朝の光がカーテンの隙間から差し込む。深澤真由は、眠い目をこすりながらキッチンへ向かった。
冷蔵庫を開け、手際よく材料を取り出す。
バナナ、冷凍ベリー、そしてお気に入りの無調整豆乳。
これらをミキサーに入れ、スイッチを押すと、軽快な音とともに滑らかなスムージーができあがった。
グラスに注ぎ、一口飲む。
ひんやりとした舌触りに、豆乳のまろやかさとベリーの酸味が心地よく混ざる。
これを飲まないと、一日が始まらない。
真由が豆乳スムージーにハマったのは、三ヶ月前のことだった。
きっかけは、何気なく見ていたSNSの動画だった。
健康的なライフスタイルを送る女性が、毎朝豆乳スムージーを作り、美しい肌と引き締まった体を披露していた。
「こんなの、本当に効果あるの?」
半信半疑だったが、ダイエットと美容に興味があった真由は試してみることにした。
もともと豆乳は苦手だったが、果物と混ぜることで驚くほど飲みやすくなる。
何より、お腹が満たされ、間食が減った。
一週間後、肌が少し明るくなった気がした。
二週間後、いつもより疲れにくくなった。
三週間後には、体重が少し減り、気分も軽やかになっていた。
それ以来、彼女は毎朝豆乳スムージーを作るようになった。
最初はバナナとベリーが定番だったが、次第にアレンジを加えるようになった。
抹茶を入れて和風にしたり、オートミールを加えて満腹感を高めたり。
きなこや黒ごまを混ぜれば香ばしくなるし、デーツを入れれば自然な甘みが増す。
「この組み合わせ、最高!」
試行錯誤しながら自分好みのレシピを見つけるのが、楽しくて仕方なかった。
ある日、友人の莉奈が遊びに来たとき、真由は自慢のスムージーをふるまった。
「おいしい!これ、豆乳入ってるの?全然クセがないね!」
「でしょ?意外と合うんだよね」
それからというもの、莉奈もスムージーにハマり、毎朝のレシピを送り合うようになった。
豆乳スムージー生活を始めて三ヶ月。
真由の体には確かな変化があった。
肌はツヤが出て、化粧ノリが良くなった。
体重は以前より三キロ減り、鏡を見るたびに嬉しくなる。
「私、こんなに健康的な生活ができるんだ」
これまで何度もダイエットに挫折してきた彼女だったが、無理なく続けられることが、自信につながった。

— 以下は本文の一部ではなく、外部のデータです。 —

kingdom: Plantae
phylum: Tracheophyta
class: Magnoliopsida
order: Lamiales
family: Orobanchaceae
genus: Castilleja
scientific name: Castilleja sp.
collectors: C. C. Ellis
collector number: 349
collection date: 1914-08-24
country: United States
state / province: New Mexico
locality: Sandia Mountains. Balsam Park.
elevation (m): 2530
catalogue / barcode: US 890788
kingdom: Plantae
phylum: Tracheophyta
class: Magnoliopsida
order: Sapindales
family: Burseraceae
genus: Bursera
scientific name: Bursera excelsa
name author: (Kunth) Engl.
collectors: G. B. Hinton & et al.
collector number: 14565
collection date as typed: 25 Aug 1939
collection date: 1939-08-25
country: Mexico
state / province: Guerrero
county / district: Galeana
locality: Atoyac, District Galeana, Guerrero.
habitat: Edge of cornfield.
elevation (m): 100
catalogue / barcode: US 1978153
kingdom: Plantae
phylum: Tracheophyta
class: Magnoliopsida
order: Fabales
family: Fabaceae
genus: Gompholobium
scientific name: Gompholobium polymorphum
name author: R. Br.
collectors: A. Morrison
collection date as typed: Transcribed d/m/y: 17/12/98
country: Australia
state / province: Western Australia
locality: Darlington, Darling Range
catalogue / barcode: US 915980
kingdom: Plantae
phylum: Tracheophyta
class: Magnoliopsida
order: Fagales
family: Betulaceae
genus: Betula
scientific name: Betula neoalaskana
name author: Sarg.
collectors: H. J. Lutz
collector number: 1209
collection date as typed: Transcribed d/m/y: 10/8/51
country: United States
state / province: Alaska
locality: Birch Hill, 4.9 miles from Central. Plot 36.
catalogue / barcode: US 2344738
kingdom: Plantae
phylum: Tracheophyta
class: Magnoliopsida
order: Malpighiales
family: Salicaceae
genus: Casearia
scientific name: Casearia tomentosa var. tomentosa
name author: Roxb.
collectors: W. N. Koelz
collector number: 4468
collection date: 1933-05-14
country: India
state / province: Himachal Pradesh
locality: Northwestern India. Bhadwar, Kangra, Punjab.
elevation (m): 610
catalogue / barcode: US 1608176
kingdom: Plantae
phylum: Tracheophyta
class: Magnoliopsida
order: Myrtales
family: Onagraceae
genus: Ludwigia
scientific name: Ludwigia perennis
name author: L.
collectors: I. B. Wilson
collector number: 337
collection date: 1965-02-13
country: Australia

そんなある日、近所のオーガニックカフェに行ったときのこと。
メニューを見ていると、隣の席の男性がふと話しかけてきた。
「豆乳スムージー、好きなんですか?」
驚いて顔を上げると、爽やかな笑顔の男性がいた。
「え、あ、はい…毎朝飲んでます」
「僕もなんです。豆乳スムージー、いいですよね」
彼の名前は悠人。管理栄養士として働く彼は、健康的な食事に興味があり、スムージーが大好きだった。
「おもしろいね、スムージーがきっかけで話すなんて」
「ですね。良かったら、おすすめのレシピ教えてもらえますか?」
そうして二人は、スムージーを通じて仲良くなった。
今では、真由と悠人は休日の朝、カフェでスムージーを飲みながら語り合うのが習慣になっている。
「豆乳スムージーがなかったら、悠人さんとも出会えなかったかも」
「運命の飲み物、だね」
そう言って笑い合う二人。
豆乳スムージーは、ただの飲み物ではない。
それは、真由にとっての健康と自信、そして新しい出会いをもたらした特別な存在だった。
そして今日もまた、彼女はミキサーのスイッチを押す。
心地よい音とともに、今日という一日が始まる。